The bloodshed was unspeakable, and much of it was recorded by the ever-present watcheyes of the evermind.

Support thy brother, whether he be just or unjust.
— Zensunni saying

A
s much as he hated Naib Dhartha, Selim retained a curiosity about how the people of his former village continued to live their lives. He wondered if they had erased him from their memories by now. Sometimes he went over their actions in his mind and grew furious, but then he would smile. Buddallah had kept Selim alive, given him a mysterious vision and a blessed purpose.

Previous generations of Zensunni had adapted their way of life to the desert. In such a hostile environment there was little room for change or flexibility, so the nomads’ day-today existence remained much the same year after year.

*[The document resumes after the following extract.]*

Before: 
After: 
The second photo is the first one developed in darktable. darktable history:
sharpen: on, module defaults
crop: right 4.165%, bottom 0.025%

However, as Selim observed his former comrades, he noticed that Naib Dhartha had a new priority in life. The rigid tribal leader had launched upon some unusual scheme that involved taking large teams of workers out into the open desert. The scavengers no longer combed the wasteland for a few pieces of scrap metal or abandoned technology. Now the Zensunni villagers hurried out into the sands with one purpose only:
to gather spice
.

Just like in his vision! The nightmare began to make sense: the spice taken offworld by outsiders, causing a storm that would sweep away the harsh serenity of the great desert. Selim would watch and understand . . . and then he would determine what he needed to do.

With delicate footsteps, the villagers wandered onto the open dunes, making quick excursions out to the rust-colored stains of melange spread by occasional spice blows. Gently easing metal stakes deep into the sand, they lashed up thin camouflaged tents and awnings against the blowing sand and the hot sun. They posted a watch on the high dune crests for approaching worms.